I tried to begin with japanese storebought cubes and it went fine. I sprayed it with crc silicone, and it's ralley smooth. But I still need much better cutting corners. Could somebody give me some advice to solve this problem?


----------



## brunson (May 1, 2008)

Not being facetious, but try being more precise in your turning. I find a lighter touch seems to give me better results than trying to force the cornering with a heavy hand. Watch Harris Chan's slow turning video, his moves are quite precise and smooth.


----------



## pcwiz (May 1, 2008)

For me, when I spray a cube with silicone, it's really bad at cutting corners. Then, after several solves, it goes back to normal, but it's still super smooth. That MAY be your problem, but you said "I *still* need much better cutting corners," so it might be the cube.

Well you could break in your cube the way Pestvic on YouTube shows. His breaking in technique also makes your cube cut corners better, and it worked for me


----------



## Inusagi (May 2, 2008)

Thanks for helping. I think at least Harris Chan has a good cube. Hes cube is a DIY, and they got verygood cutting corners. Also, at the Pll, people are saying it's supposed to be sub 2, and if I try, I must have good cutting corners.
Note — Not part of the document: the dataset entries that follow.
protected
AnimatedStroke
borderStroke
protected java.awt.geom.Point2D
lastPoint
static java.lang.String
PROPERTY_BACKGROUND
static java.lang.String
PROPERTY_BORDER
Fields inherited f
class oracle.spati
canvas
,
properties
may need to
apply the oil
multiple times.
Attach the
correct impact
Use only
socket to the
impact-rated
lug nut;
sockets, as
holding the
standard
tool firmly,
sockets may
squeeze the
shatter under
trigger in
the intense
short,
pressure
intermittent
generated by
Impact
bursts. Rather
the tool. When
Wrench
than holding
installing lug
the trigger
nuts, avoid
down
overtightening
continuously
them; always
Thanks pcwiz, but I think I already watched that video. And I have tried, but I don't discover any difference. But could you give me thelink, cause maybe I have watched a another video from him...


----------



## Rama (May 2, 2008)

I am also trying to break in a store cube and I just force the cube a little bit to cut corners.
It works, but patience is the best key I think.


----------



## Inusagi (May 2, 2008)

Rama said:


> I am also trying to break in a store cube and I just force the cube a little bit to cut corners.
> It works, but patience is the best key I think.



You are right, it takes a lot of times...


----------



## pcwiz (May 2, 2008)

Inusagi said:


> Thanks for helping. I think at least Harris Chan has a good cube. Hes cube is a DIY, and they got verygood cutting corners. Also, at the Pll, people are saying it's supposed to be sub 2, and if I try, I must have good cutting corners.
> 
> Thanks pcwiz, but I think I already watched that video. And I have tried, but I don't discover any difference. But could you give me thelink, cause maybe I have watched a another video from him...
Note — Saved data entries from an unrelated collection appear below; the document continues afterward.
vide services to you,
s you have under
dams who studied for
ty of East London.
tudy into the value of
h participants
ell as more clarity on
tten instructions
Pestvic's way of breaking in the Rubik's Cube
http://youtube.com/watch?v=5xQ0ywP-bbU

As I've said before, I have a horrible store bought cube, and did Pestvic's way of cutting corners. It cuts corners much better (did it for like 15 minutes), but it stills locks up sometimes, but doing it for 15 was worth it


----------



## Inusagi (May 3, 2008)

Pestvic's way of breaking in the Rubik's Cube
http://youtube.com/watch?v=5xQ0ywP-bbU

As I've said before, I have a horrible store bought cube, and did Pestvic's way of cutting corners. It cuts corners much better (did it for like 15 minutes), but it stills locks up sometimes, but doing it for 15 was worth it [/QUOTE]
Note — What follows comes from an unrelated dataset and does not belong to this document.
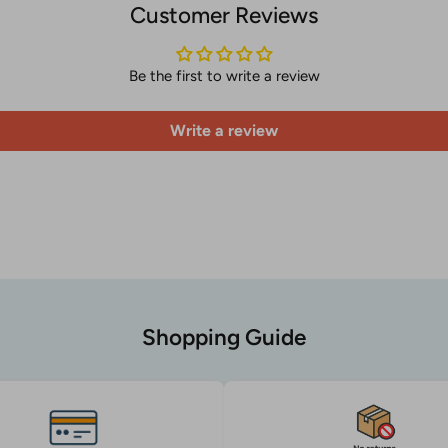
Customer Reviews
Be the first to write a review
Write a review
Shopping Guide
15min. for the whole cube? Or for one side?


----------



## pcwiz (May 4, 2008)

Inusagi said:


> Pestvic's way of breaking in the Rubik's Cube
> http://youtube.com/watch?v=5xQ0ywP-bbU
> 
> 
> ...



I did 15 minutes for the whole cube. A lot of corners to do .


----------



## Aeonstorm (Apr 30, 2009)

15 minutes? I've been stretching for about 45 minutes and my cube's still only halfway to where I want it. Surprisingly though, my first storebought cube only took about 15 minutes, as you said, and now it never locks up, and you can barely feel it cutting an entire third of a turn


----------



## pentrixter (Apr 30, 2009)

I'm not sure if corner cutting is the most important thing. Jamming is one the biggest problems I have with my cubes despite having good corner cutting. I think I've come to the conclusion that jamming has more to do with whether the center pieces are pillowed or not...

Either way, I don't understand why you would even want a storebought to be good a corner cutting. Why don't you just get a DIY? Most of them aren't bad at corner cutting save types D and E.


----------